CEVAP
Elbette senettir. Onlar âlimin ne demek olduğunu bilmiyorlar. Herkese âlim denmez. Hakiki âlim, Kur'an-ı kerimi ve hadis-i şerifleri açıklayacak kadar derin ilim sahibi, dinde söz sahibi olduğu bildirilen, yetkili ve yüksek insandır. Çok ilmi olduğu hâlde, hakkı bâtıldan ayıramayan, hakiki âlim değildir. 72 sapık fırkanın önderleri de âlimdi, hakkı bâtıldan ayıramadıkları için dalalete düşmüşlerdir. Şu hâlde âlim, çok bilen değil, hakkı bâtıldan ayıran zattır. Böyle âlimler, peygamberlerin vârisleri, vekilleridir. İctihadlarında yanılsalar bile, yine sevab alırlar. Bunlara uyan kurtulur. Dinimiz böyle âlimleri övmektedir. Birkaç âyet-i kerime meali:
(Bilmiyorsanız ehl-i zikre [âlimlere] sorun!) [Nahl 43] (Demek bilmeyen var ki, Allahü teâlâ, bilenlere sormayı emrediyor.)
(Bu örnekleri ancak âlimler anlar.) [Ankebut 43] (Demek herkes anlayamıyor. Âlimler, kıymetli insanlar ki, ancak âlimlerin anladıkları bildiriliyor.)
(Hiç bilenle bilmeyen bir olur mu?) [Zümer 9] (Şu hâlde bilenler [âlimler] kıymetlidir.)

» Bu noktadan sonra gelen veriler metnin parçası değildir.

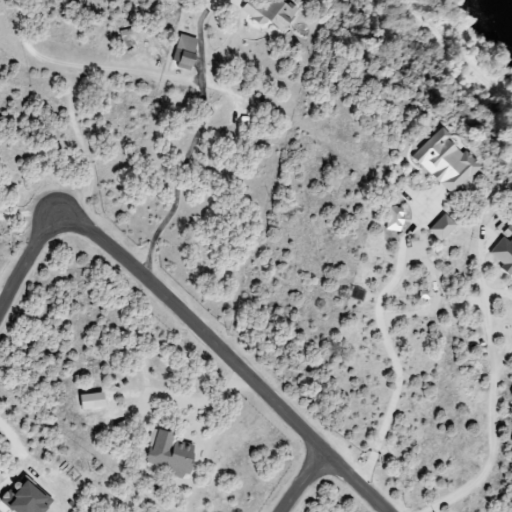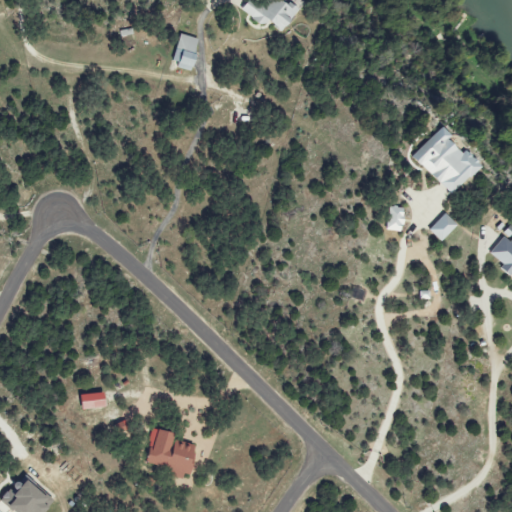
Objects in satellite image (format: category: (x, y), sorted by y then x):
building: (267, 12)
river: (503, 13)
building: (181, 52)
building: (440, 162)
road: (180, 176)
building: (391, 218)
building: (438, 227)
building: (502, 255)
road: (182, 316)
road: (391, 343)
road: (496, 363)
building: (86, 401)
road: (14, 443)
building: (164, 454)
road: (305, 481)
building: (22, 497)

(Allah’tan en çok korkan âlimlerdir.) [Fâtır 28] (Allah’tan en çok korkan benim) hadis-i şerifi, âlimlerin derecesinin ne kadar yüksek olduğunu göstermektedir.)
Hadis-i şeriflerde de buyuruldu ki:
(Âlimler, peygamberlerin vârisleridir.) [Ebu Davud, İbni Mâce, Tirmizî](Âlimlere uyun! Onlar, dünya ve âhiretin ışıklarıdır.) [Deylemî]
(Âlim, Allahü teâlânın güvendiği kimsedir.) [Deylemî]
Âlim, Kur’an-ı kerime, hadis-i şerife aykırı konuşmaz. Bir âyetten, âlimlerin anladığına uymayıp, kendi anladığına uymak, Allahü teâlâyı da, Resulullah'ı da “sallallahü aleyhi ve sellem” yalancı çıkarmak olur. Allahü teâlâ, (Ancak âlimler anlar) buyuruyor.
Resulullah efendimiz, (Âlim, Allahü teâlânın güvendiği kimsedir) buyururken, (Âlim) kelimesi geçince, onun sözüne itiraz mahiyetinde, (Orda dur!) demek, çok tehlikelidir. Âlimden kastımız, bugünkü diplomalı cahiller değildir elbette. İmam-ı a'zam, İmam-ı Gazâlî ve İmam-ı Rabbânî gibi âlimlerdir.